Among them were 400 children whom Carrier hated especially, seeing in them
"brigands to be”.
From February 1794 the Republican forces launched their
final "pacification" (the Vendée-Vengé or "Vendée Avenged") - twelve
columns, the colonnes infernales ("infernal columns") under Turreau were
marched through the Vendée, indiscriminately targeting not only the remaining
rebels and the people who had given them support, but the innocent as well.
Beyond this massacre there were formal orders for forced evacuation and
'scorched earth' - farms were destroyed, crops and forests burned, villages
razed. There were many reported atrocities and a campaign of mass killing
universally targeted at residents of the Vendée regardless of combantant status,
political affiliation, age or gender.
Extracts from the committee read:
"The committee has prepared measures that tend to exterminate
this rebellious race of Vendéeans, to make their abodes disappear, to torch
their forests, to cut their crops
The orders to
Turreau were:
"Exterminate the brigands to the last man instead of burning
the farms, punish the fleeing ones and the cowards, and crush that horrible
Vendée.
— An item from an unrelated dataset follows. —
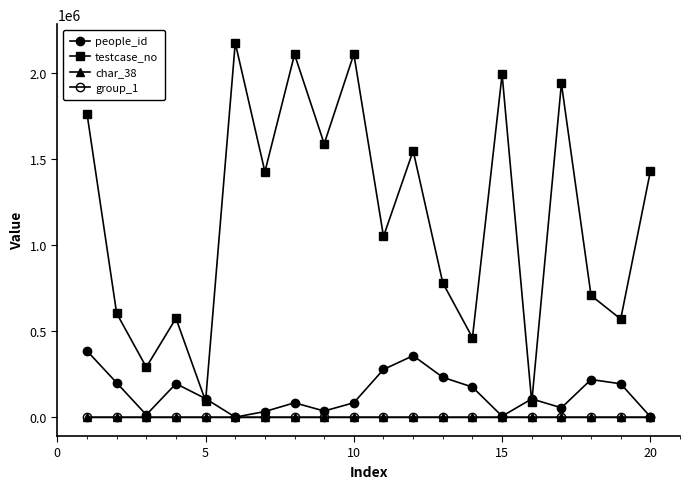

What is the difference between the maximum and second lowest values in the people_id series?

382323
Combine the most assured means to exterminate all of this race of
brigands”
The campaign dragged to an end in March 1796. Historians have
since estimated the dead to number between 117,000 and 500,000, out of a
population of around 800,000, while others have disputed the figures
A salution was hammered
out in the end whereby the vendeens would stop fighting and pay their taxes and
in exchange the churches were allowed to reopen.
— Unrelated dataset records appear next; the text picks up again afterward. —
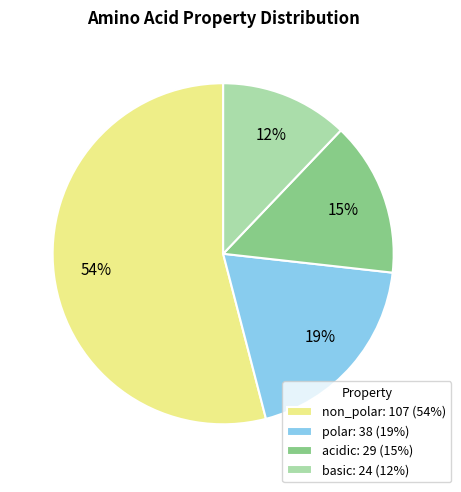

Which slice is the largest?

non_polar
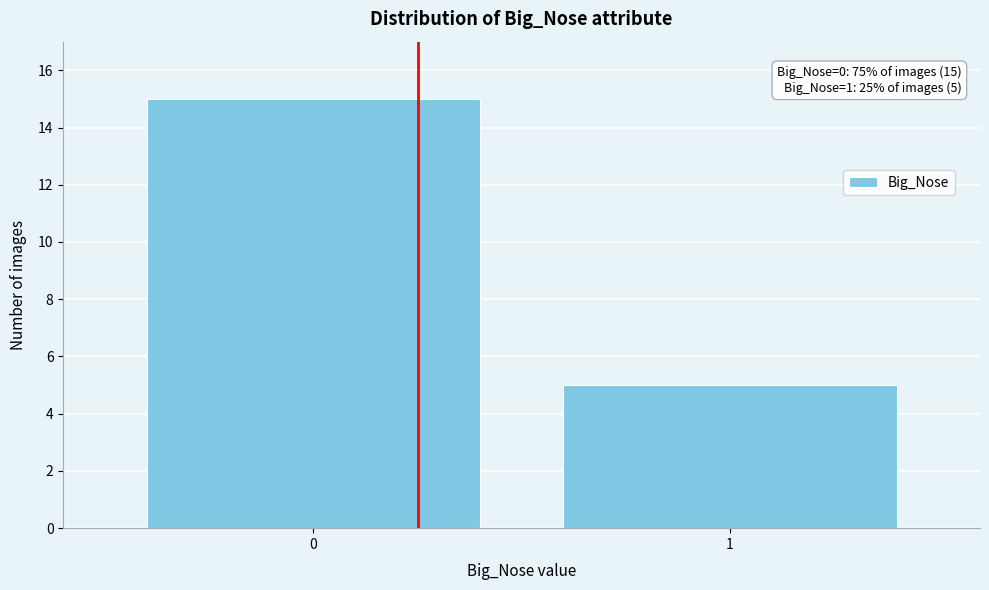

Reading right to left, extract all data points from this chart.

5	15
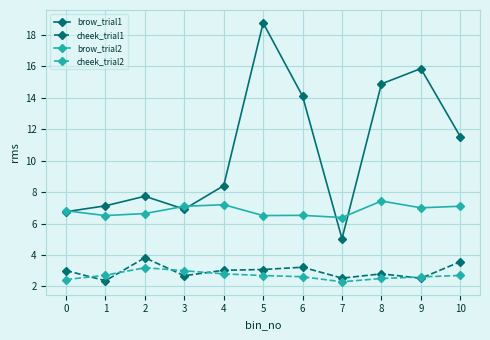

What are all the series names shown in the legend?

brow_trial1, cheek_trial1, brow_trial2, cheek_trial2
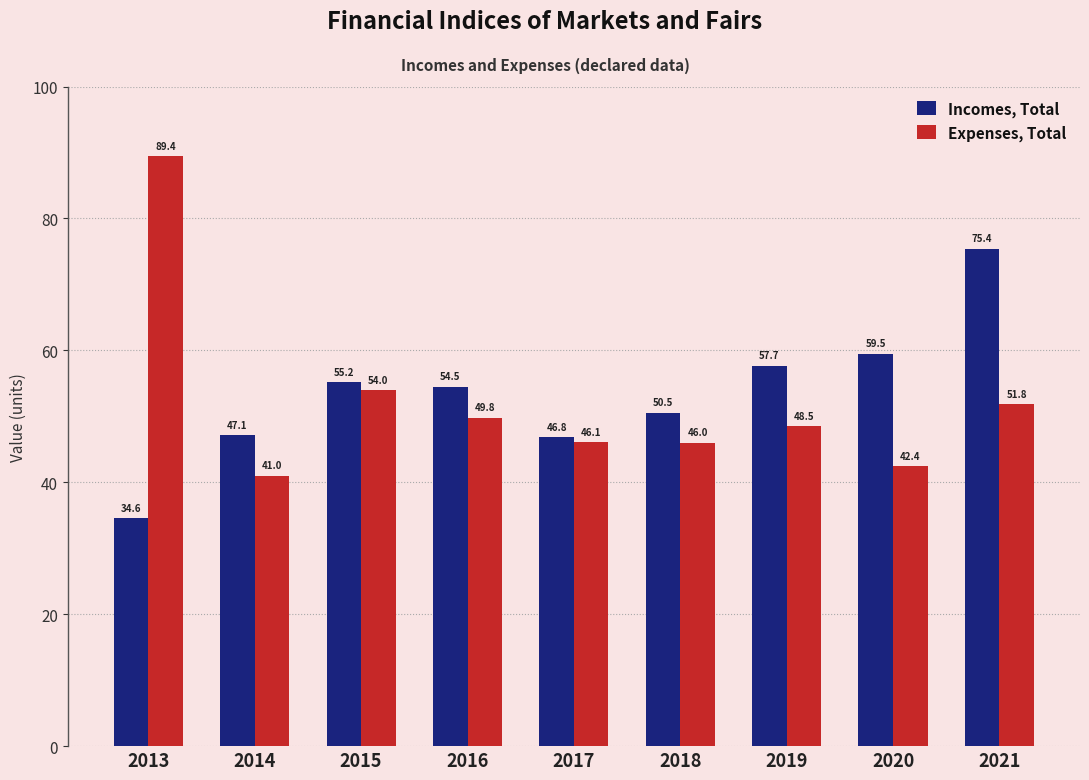

Where does the Incomes, Total series first go above 54?

2015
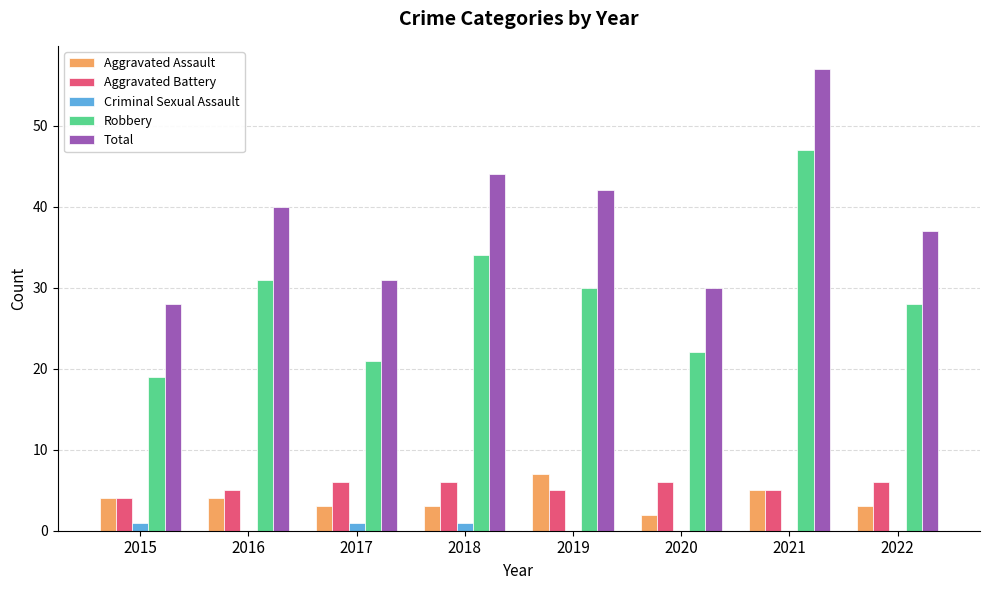

How many groups of bars are there?

8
Napolian was later, as a way
of punishment to take the seat of power away from Fontenay le Comte which had
been not only the capital of the Vendee, but of the Bas Poitou region and move
it to a small village of just a few houses called "Le Roche sur Yon" and hence
was created first Napolian town built on a grid system now copied in so many
towns and cities in America.
The Emblem of the Vendee is the two inter-linked
hearts with a cross on top,symbalising the twin love of their country and of the
church.
When i first came to live in the Vendee 16 years ago there was
still a strong hatred of parisiennes to the extent that if one was to move into
a house in the area he could exspect to be burgled in the first week, it was a
matter of duty, but with the recent explosion in population this seem now after
more than two hundred years to be dying out quickly.